Comment une jeune fille ayant commis un tel forfait peut-elle vivre la situation durant le reste de sa vie ?

Apparemment, elle se sent libérée de sa charge financière (le futur nouveau-né), si l’opération réussit. Au cas contraire, il peut y voir des séquelles physiques. Mais, le vrai juge étant la conscience individuelle, elle vivra dans le remord, le regret toute sa vie. Surtout, lorsqu’elle se rendra toujours compte de son acte déviant… Et puis il faut reconnaîetre que quand on a blessé la morale en abandonnant un bébé dans une poubelle, le remord peut être si fort que l’auteur du crime soit obligé de l’avouer un jour pour expier le forfait. Il peut l’avouer à un prêtre ou un pasteur.

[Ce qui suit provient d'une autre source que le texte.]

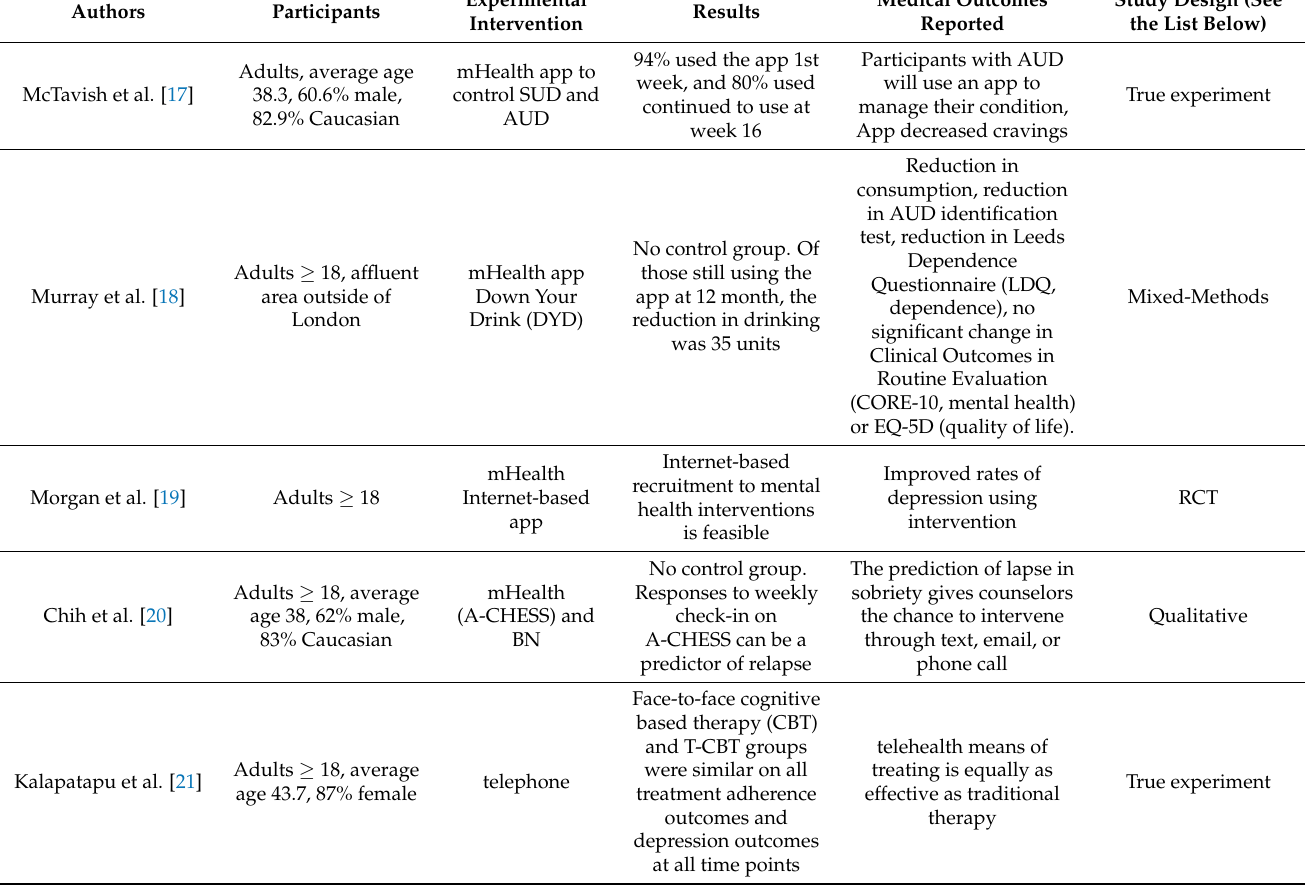
(56%) were randomized controlled trials, 4/26 (16%) were true experiments, 2/26 (8%) were non-experimental and 2 were mixed-methods, and 2 were observational, and 1/26 (4%) was qualitative. Results showed a reduction in consumption in 15/31 (45%) results themes, but also no significant difference in treatment outcomes in 5/31 (16%) results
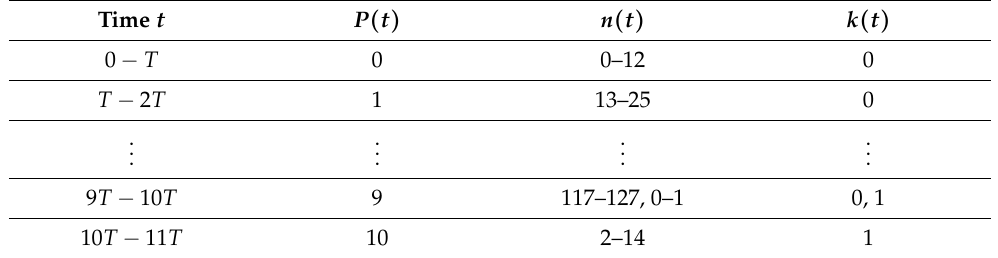
Table 1. Generator function bit index integer ranges for several PRI ( T ) time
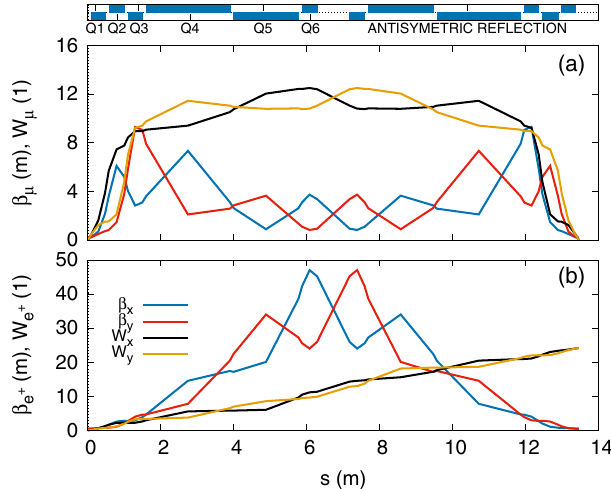
FIG. 3. (a) Twiss β x , β y and chromatic W x , W y functions along the transport line at the nominal energy for the muon beam and (b) twice the nominal energy for the positron beam. Top: we show the quadrupoles Q1 to Q6 location and the antisym- metric reflection of the quadrupole configuration to achieve the apochromaticity at the muon energy, W x;y ¼ 0 at s ¼ 0 and s ¼ 13 . 455 m, where the targets are located.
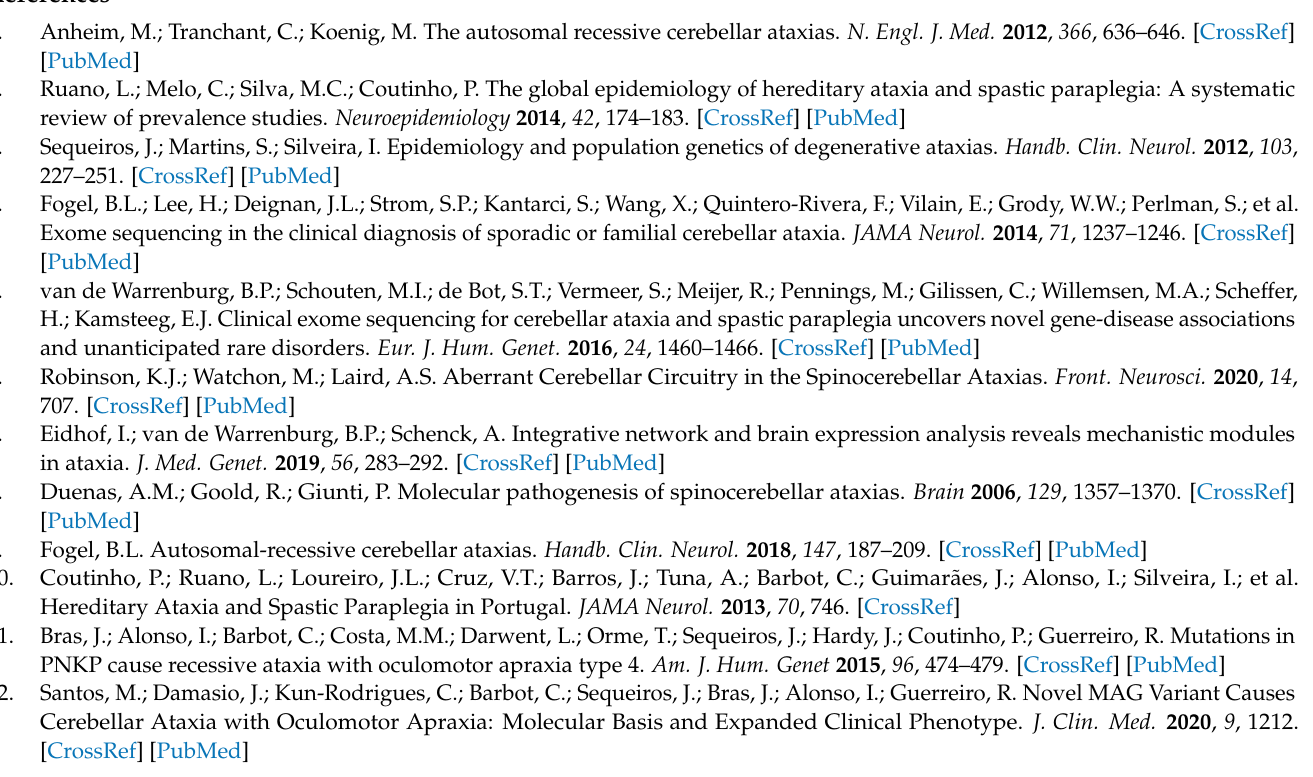
Table S5: RNA and protein expression data obtained from the Human Protein Atlas for genes and respective proteins identified in this study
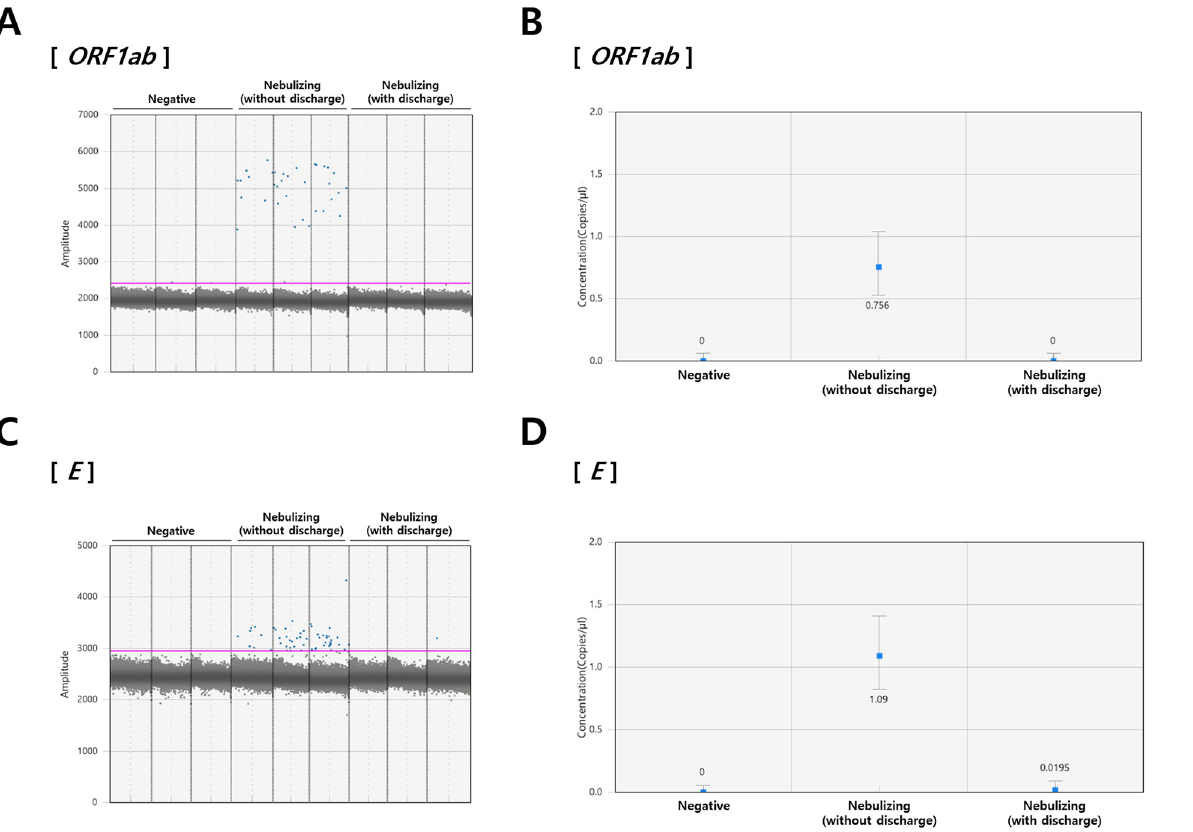
Fig 4. Quantification of SARS-CoV-2 viral genes. SARS-CoV-2 (A, B) ORF1ab and (C, D) E were detected in the nebulized samples using droplet digital polymerase chain reaction and quantified using the QuantaSoft software. (A, B) Each blue dot represents a droplet containing fluorescein- labelled DNA fragments. (C, D) Error bars indicate the 95% Poisson confidence intervals for each measurement.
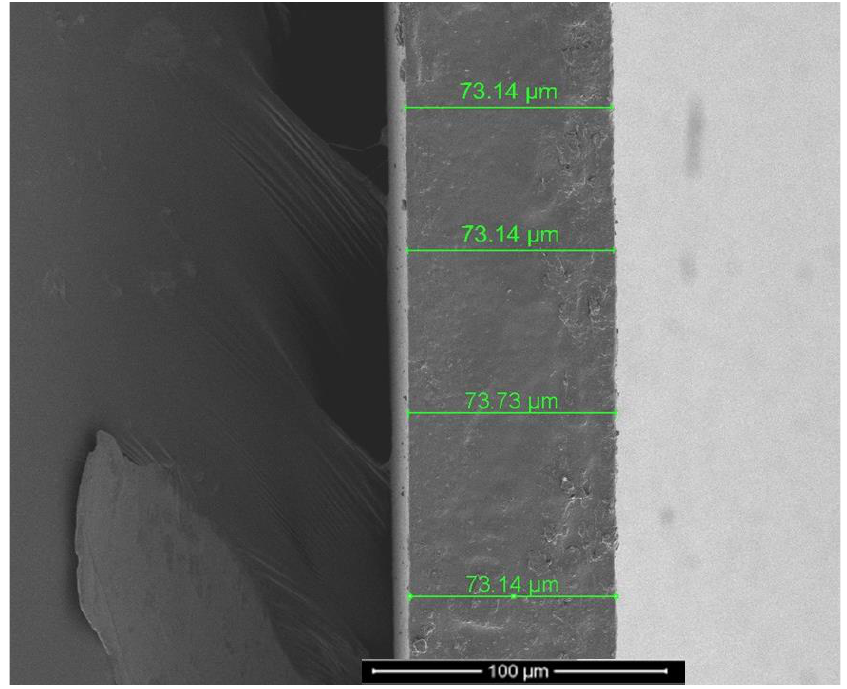
Figure 8. Cross-sectional image of NCMs (ZIF-8).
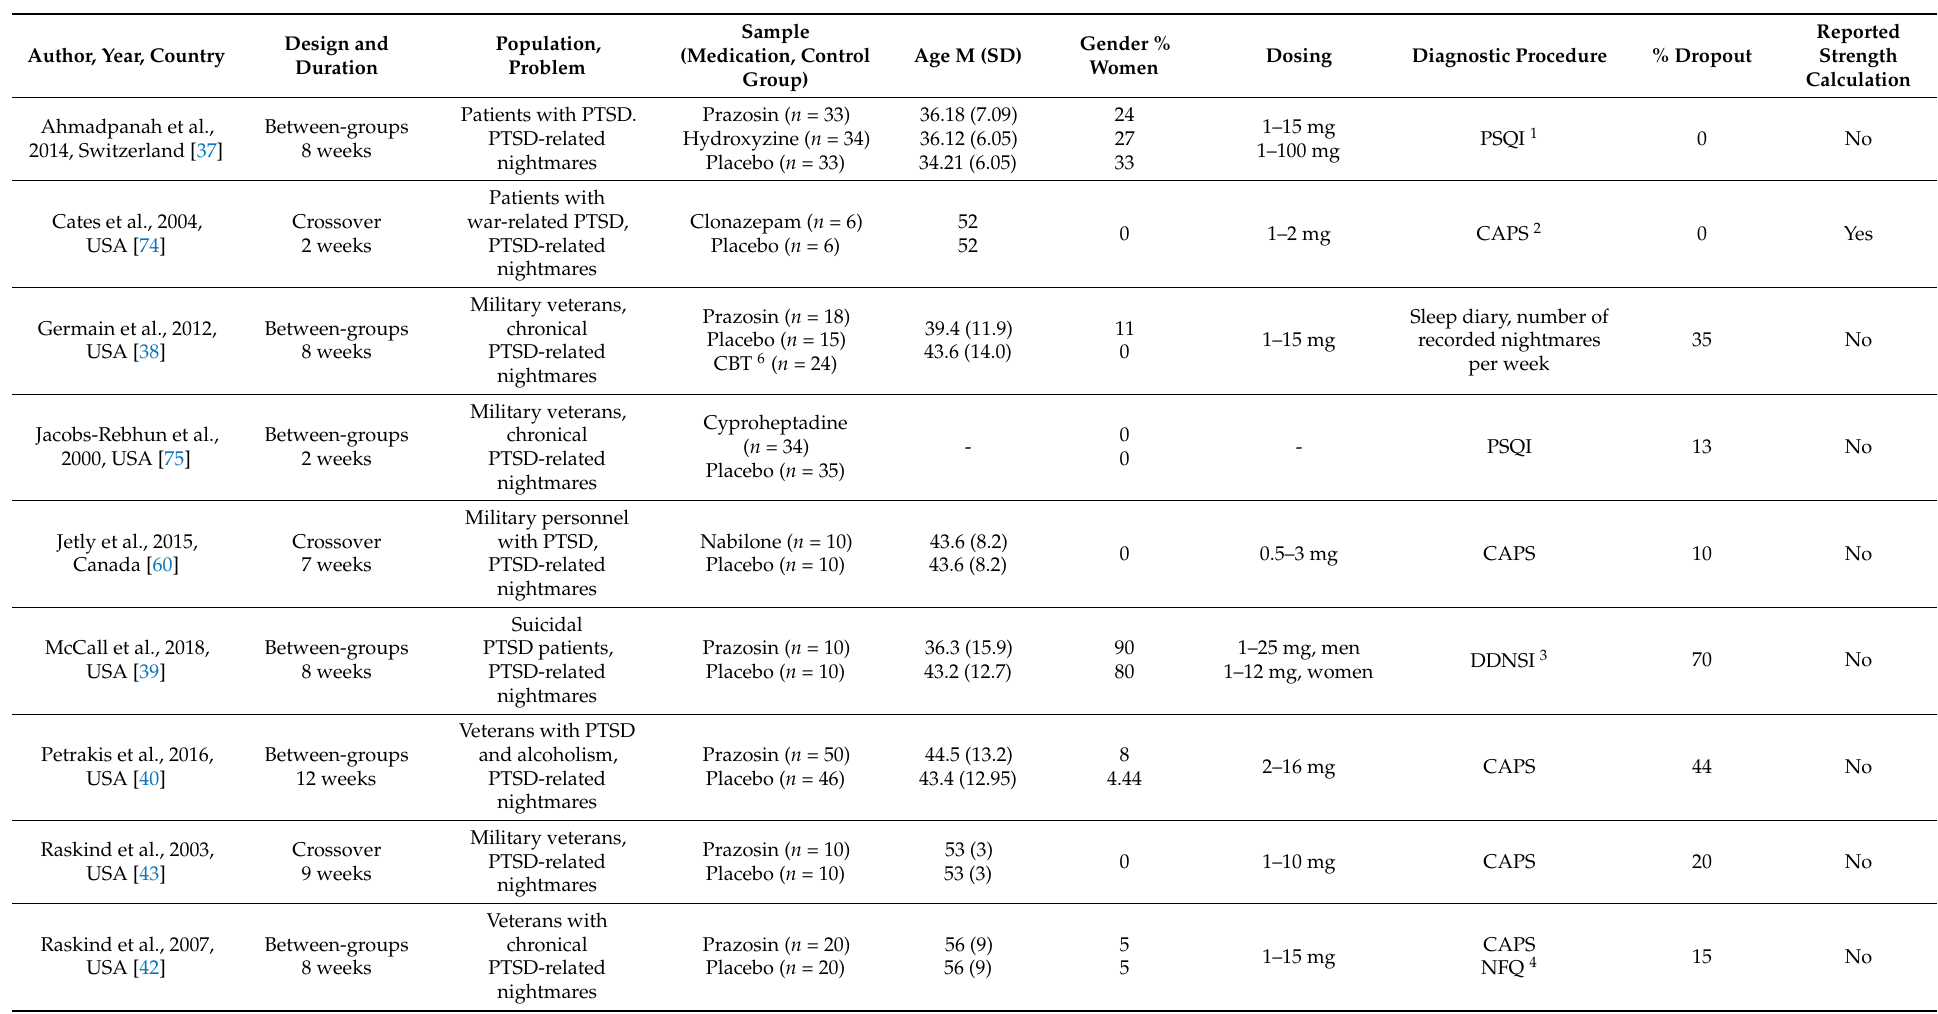
Table 1. Study Characteristics of the Included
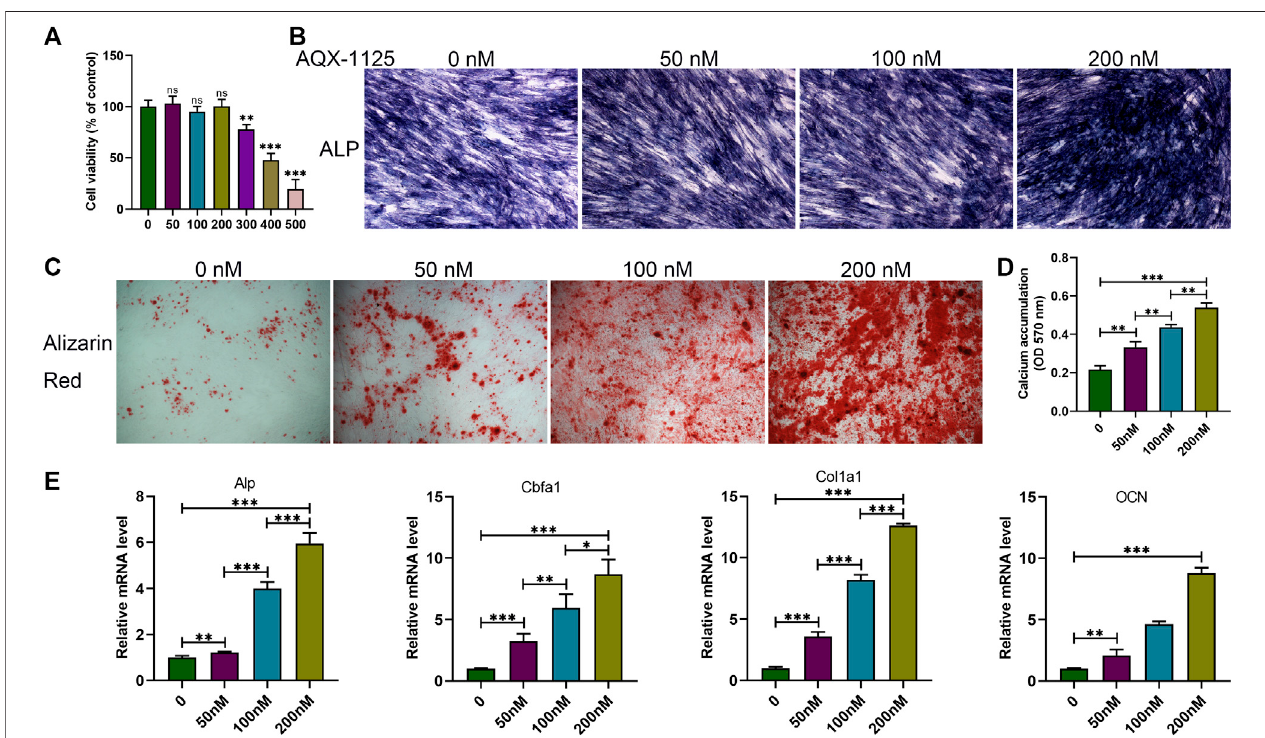
FIGURE 2 | AQX-1125 facilitates osteoblast differentiation. (A) Effect of AQX-1125 on BMSCs viability. (B,C) BMSCs were cultured in osteogenic differentiation medium with various concentrations of AQX-1125, as indicated for 14 days (B, Alp staining) or 21 days (C, alizarin red staining. scale bars = 100 μ m). (D) Matrix mineralization was assessed by quantitative analysis of alizarin red S staining in (C) . (E) Relative mRNA expression level of Alp, Cbfa1, Col1a1, and OCN in BMSCs treated with AQX-1125, as indicated for 24 h. Data are presented as means ± SD from three independent experiments (* p < 0.05; ** p < 0.01; and *** p < 0.001).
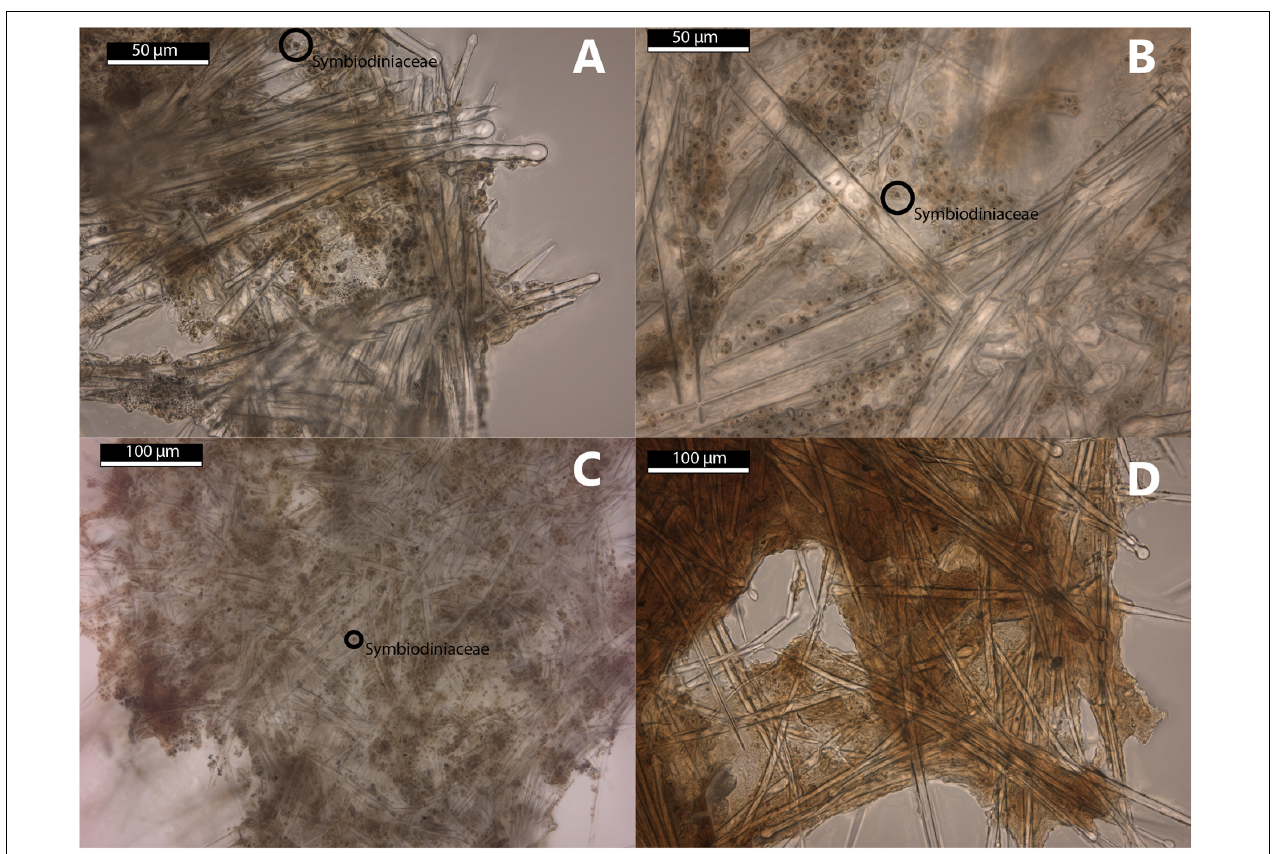
FIGURE 2 | Thick sections of selected Clionaidae species collected in this study. (A–C) Symbiodiniaceae present in ectosomal tissue of the sponge host. (A) Cliona thomasi (RMNH.POR.11777) (B) Spheciospongia maeandrina (RMNH.POR.11795) (C) Spheciospongia digitata (RMNH.POR.11784) (D) Cliona utricularis (RMNH.POR.11778), no Symbiodiniaceae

Un nouveau-né dans une poubelle ou un champ : c’est presque devenu ordinaire. La société ne se rend-t-elle pas complice du phénomène qui se banalise ?

Bien sûr que si, parce que notre société se contente d’établir des normes sociales sans s’occuper de leur application quotidienne. Or, la déviance est le produit de la réaction des autres. Autrement dit, le caractère déviant d’un acte dépend de la manière dont les autres membres de la société réagissent à cet acte.

La peur du gendarme étant le commencement de la sagesse, que font les défenseurs de nos coutumes, une fois qu’un membre du groupe est accusé d’avortement ou d’abandon du fœtus? Que font nos multiples églises? Une chose est de marcher contre le Protocole de Maputo (qui n’autorise pas l’avortement illégal), une autre est de réprimander systématiquement toute personne coupable d’avortement ou d’abandon de bébé.

Que font nos magistrats, une fois informés d’un acte d’avortement illégal puni par l’article 337 de notre Code pénal ? Finalement c’est une responsabilité qui ne se limite pas au simple coupable.